◆ THE PROBLEM
Set down exactly the lines from the one containing "thumb cmc: (1205, 230)" through the end of the records below, both included, and nothing else.

◆ DATA FOR THIS TASK

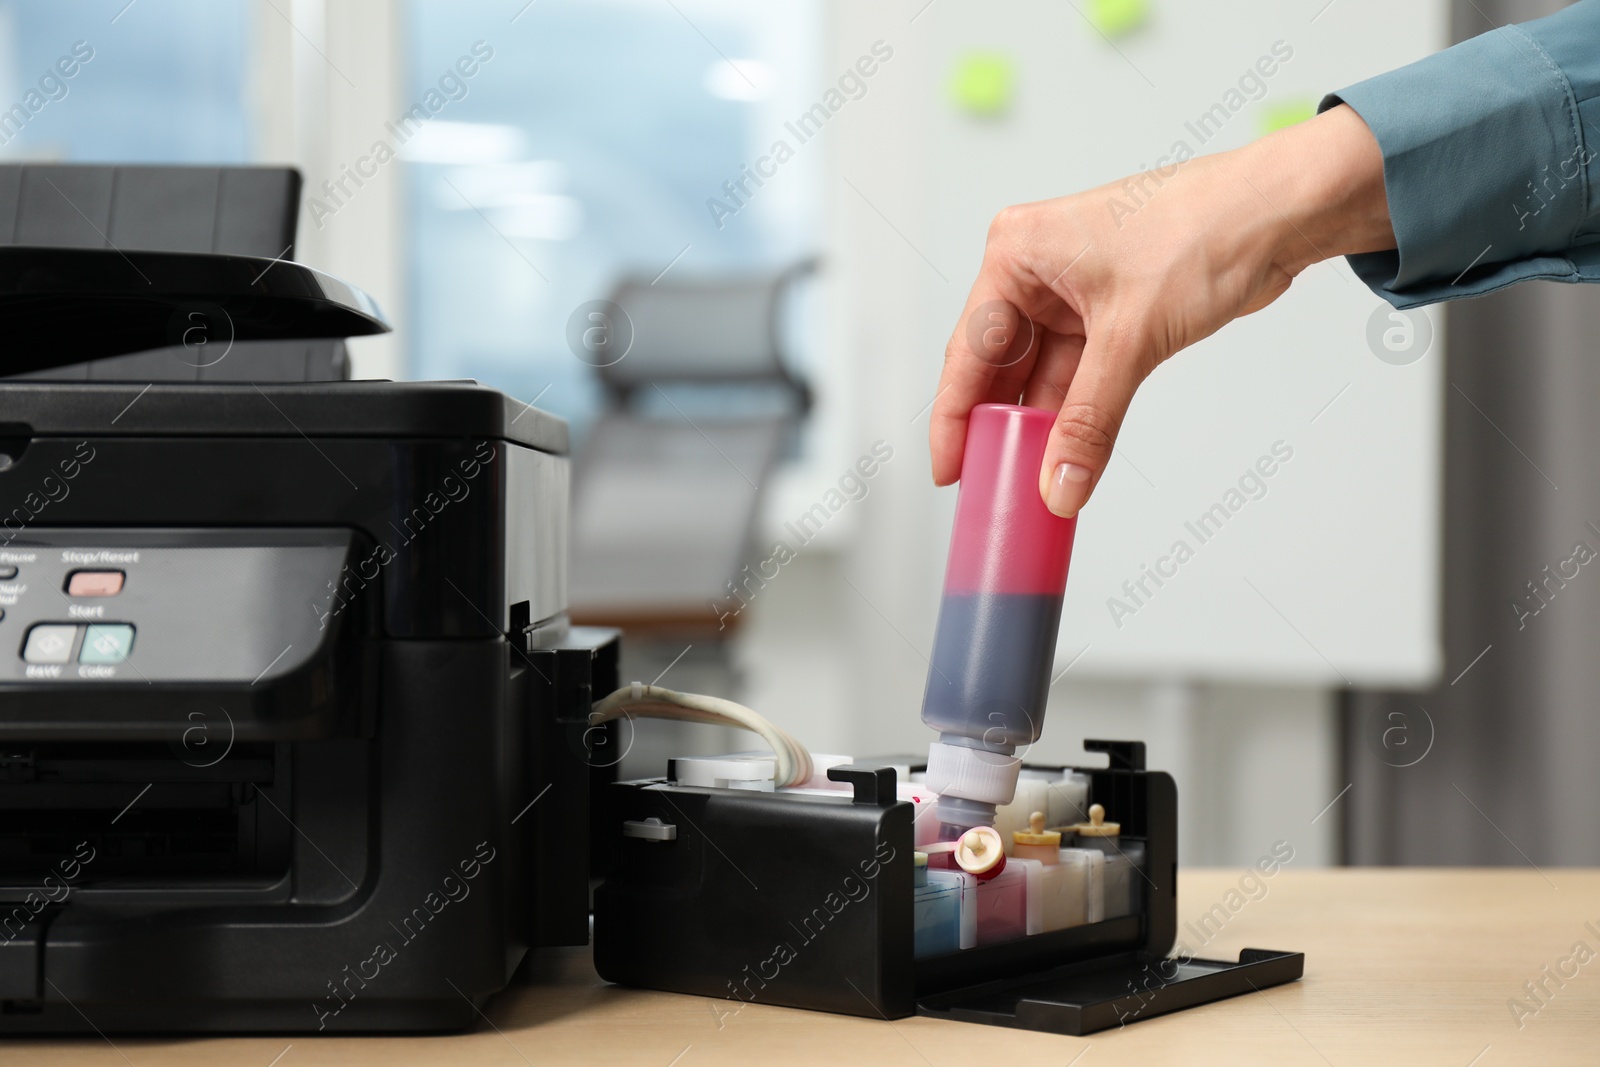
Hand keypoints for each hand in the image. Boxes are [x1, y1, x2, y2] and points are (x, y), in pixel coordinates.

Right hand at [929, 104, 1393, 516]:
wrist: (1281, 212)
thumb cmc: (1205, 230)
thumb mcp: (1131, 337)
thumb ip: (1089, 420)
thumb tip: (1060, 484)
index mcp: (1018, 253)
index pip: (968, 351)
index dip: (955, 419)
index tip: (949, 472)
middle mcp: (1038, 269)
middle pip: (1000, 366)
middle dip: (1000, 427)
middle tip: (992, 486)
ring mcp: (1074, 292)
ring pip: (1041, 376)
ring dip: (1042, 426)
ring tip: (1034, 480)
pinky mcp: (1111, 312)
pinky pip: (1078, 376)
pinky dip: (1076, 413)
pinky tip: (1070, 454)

◆ OUTPUT OF THE EXERCISE
thumb cmc: (1205, 230)
thumb mcp: (1131, 337)
thumb ip: (1089, 420)
thumb tip: (1060, 484)
index mcp: (1018, 253)
index pip: (968, 351)
index dip: (955, 419)
index tip: (949, 472)
middle mcp: (1038, 269)
middle pip: (1000, 366)
middle dip: (1000, 427)
middle tip: (992, 486)
ring mcp: (1074, 292)
ring pip: (1041, 376)
ring dip: (1042, 426)
ring tip: (1034, 480)
pinky mcp: (1111, 312)
pinky pip: (1078, 376)
pinky dip: (1076, 413)
pinky tip: (1070, 454)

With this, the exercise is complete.